The change is visible, comparable, and easy to explain.

Weak candidate:

Changed the threshold in Python, tried a different split file, and copied a notebook
result into the report.

This is not controlled exploration. It is a lineage gap.

Separate experiment change from baseline boundary work¶

Some changes are too structural to hide inside an ordinary candidate comparison.

Examples:

changing the evaluation population definition
replacing the metric definition
changing the pipeline graph so outputs no longer mean the same thing
fixing a data quality bug that invalidates earlier metrics
changing the runtime strategy in a way that affects results

Those changes may be necessary. But they should be reviewed as boundary changes before candidate ranking.

The safer order is:

repair or redefine the baseline boundary
record the new baseline evidence
run candidates against the new baseline

This avoids pretending that two incomparable states are ordinary experiment alternatives.

Sometimes a candidate needs more than one changed value.

Example:

fit:
  model_family: tree_boosting
  max_depth: 4
  random_seed: 20260411

Those values can belong together because max_depth is part of testing that model family.
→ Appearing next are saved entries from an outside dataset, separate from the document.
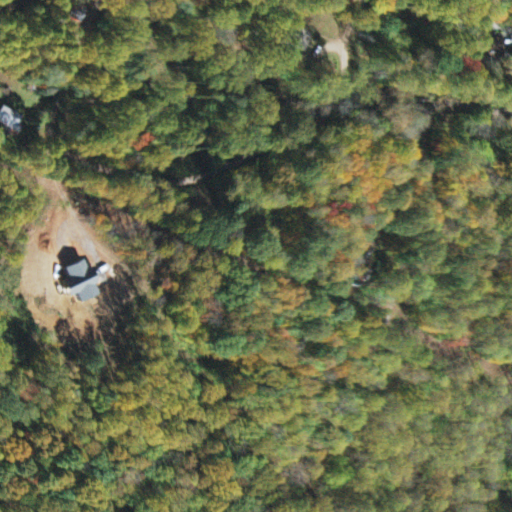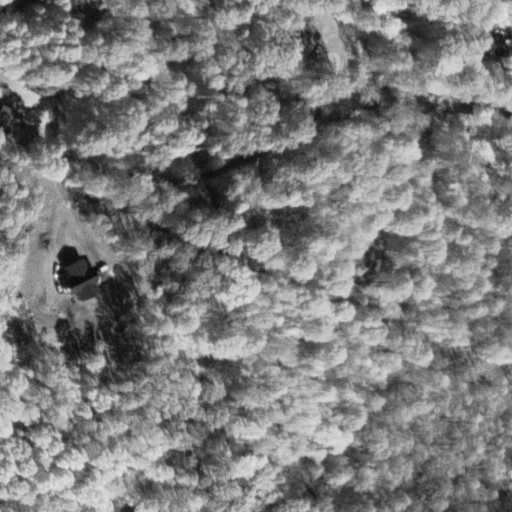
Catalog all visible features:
road: (52, 105)
road: (246, 156)
road: (400, 276)
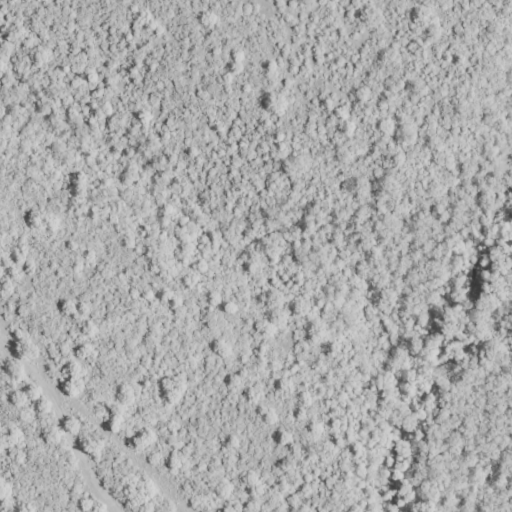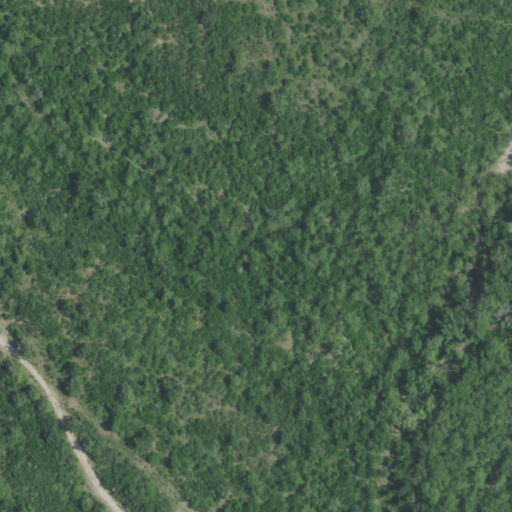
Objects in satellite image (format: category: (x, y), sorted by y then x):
road: (64, 431)
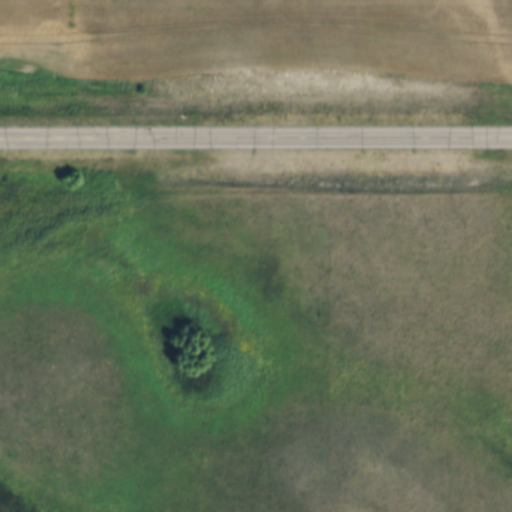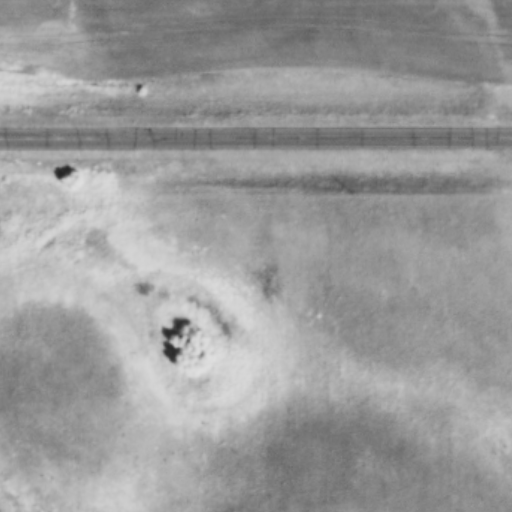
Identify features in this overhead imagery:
road: (256, 135)
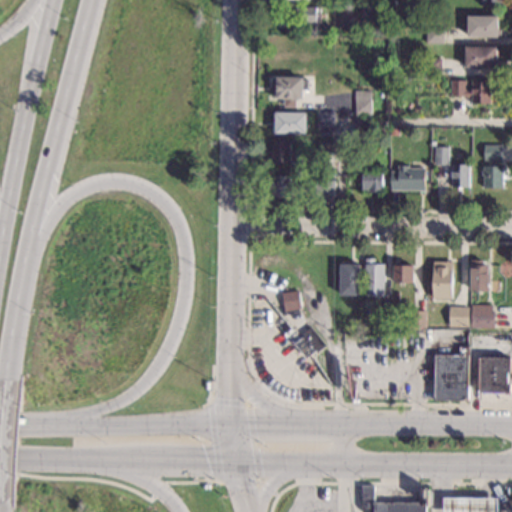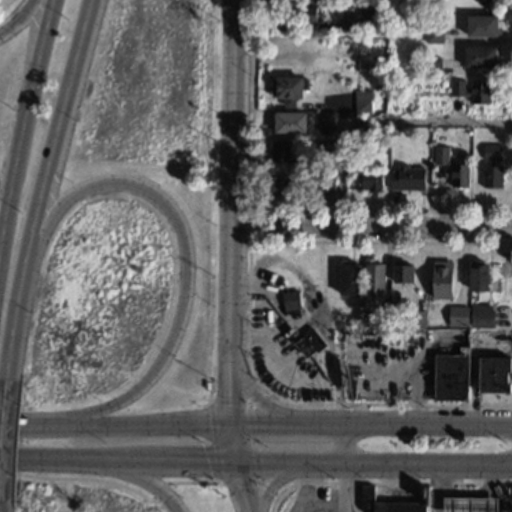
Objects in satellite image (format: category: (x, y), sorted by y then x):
building: (495, 0)
building: (326, 1)
building: (495, 1)
building: (367, 10)
building: (306, 14)
road: (19, 19)
building: (482, 25)
building: (482, 26)
building: (434, 34)
building: (434, 35)
building: (283, 42)
building: (480, 56)
building: (481, 56)
building: (431, 65)
building: (288, 89)
building: (289, 89)
building: (472, 90)
building: (473, 90)
building: (309, 102)
building: (362, 102)
building: (362, 106)
road: (24, 115)
building: (325, 120)
building: (325, 120)
road: (374, 121)
building: (290, 122)
building: (290, 122)
building: (361, 134)
building: (432, 143)
building: (325, 145)
building: (280, 150)
building: (280, 151)
building: (491, 152)
building: (492, 152)
building: (440, 155)
building: (441, 155)
building: (459, 174)
building: (460, 175)
building: (492, 176)
building: (493, 176)
building: (407, 178)
building: (408, 178)
building: (371, 180)
building: (372, 180)
road: (45, 184)
building: (280, 185)
building: (281, 186)
building: (324, 187)
road: (235, 210)
road: (274, 212)
road: (373, 225)
road: (249, 227)
road: (185, 258)
building: (403, 273)
building: (407, 274)
building: (479, 275)
building: (479, 276)
building: (374, 277)
building: (349, 278)
building: (350, 278)
building: (374, 278)
building: (442, 280)
building: (443, 280)
building: (397, 295)
building: (473, 297)
building: (291, 300)
building: (291, 300)
building: (458, 316)
building: (459, 316)
building: (482, 316)
building: (418, 318)
building: (481, 319)
building: (386, 320)
building: (314, 338)
building: (309, 343)
road: (452, 344)
building: (305, 346)
building: (494, 374)
building: (494, 374)
building: (451, 375)
building: (451, 377)
road: (212, 389)
road: (252, 395)
traffic signals: (231, 398)
road: (258, 399)
road: (416, 400)
traffic signals: (257, 422)
road: (114, 423)
road: (370, 423)
road: (4, 437)
road: (232, 440)
road: (253, 444)
road: (67, 458)
road: (185, 459)
traffic signals: (206, 459)
road: (373, 461)
road: (349, 467)
road: (76, 478)
road: (193, 482)
road: (273, 483)
road: (241, 485)
building: (206, 486)
traffic signals: (242, 488)
road: (340, 488)
road: (268, 489)
road: (158, 491)
building: (385, 503)
building: (387, 503)
building: (470, 504)
building: (470, 504)
road: (2, 508)
road: (137, 510)
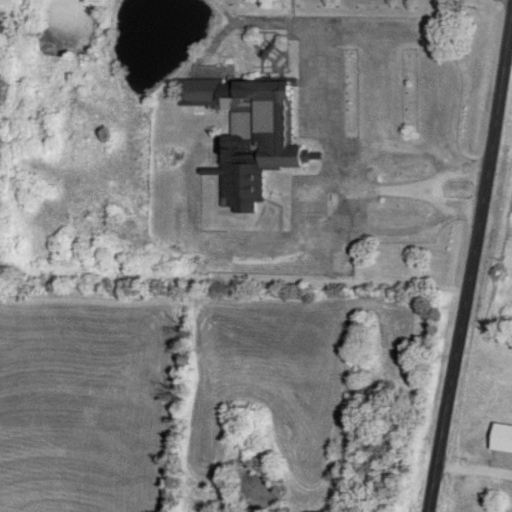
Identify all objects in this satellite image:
building: (247, 135)
road: (330, 152)
road: (431, 186)
road: (473, 281)
building: (501, 436)
building: (502, 438)
road: (477, 477)
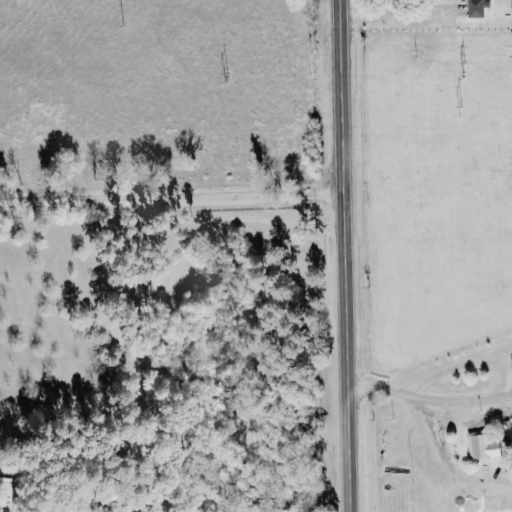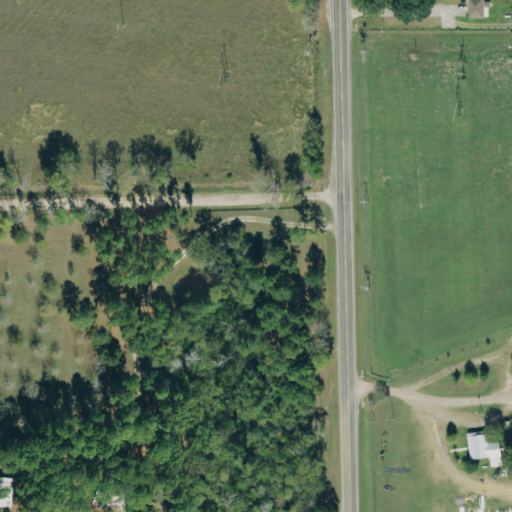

The review note should say that the candidate evaluates a tree-boosting configuration, not just "a parameter tweak."

The key is that the bundle has one story.

Weak bundle:

fit:
  model_family: tree_boosting
evaluate:
  threshold: 0.50
data:
  include_weekends: false

This might be valid if the review question is a full policy proposal. It is not a clean model-family comparison.

A scope review table¶

Change	Usually safe in one candidate?	Review concern
one evaluation threshold	yes	compare precision-recall tradeoff
model family plus model-specific hyperparameters	yes, if named clearly	compare model configuration, not one isolated value
threshold plus evaluation population change	usually no	metric meaning may change
metric definition replacement	usually no	baseline may need redefinition
data correction that invalidates old metrics	no	new baseline evidence needed
plot styling only	usually not an experiment	may be documentation or report cleanup

Use the table to slow down, not to avoid judgment.

Review checkpoint¶

You understand this core when you can:

state the review question for one candidate run
name the declared surface where each change belongs
distinguish ordinary candidate variation from baseline boundary work
explain when a bundle of changes has one coherent story
reject candidates that are too mixed to interpret

Experiment scope is what keeps exploration from becoming folklore with metric files.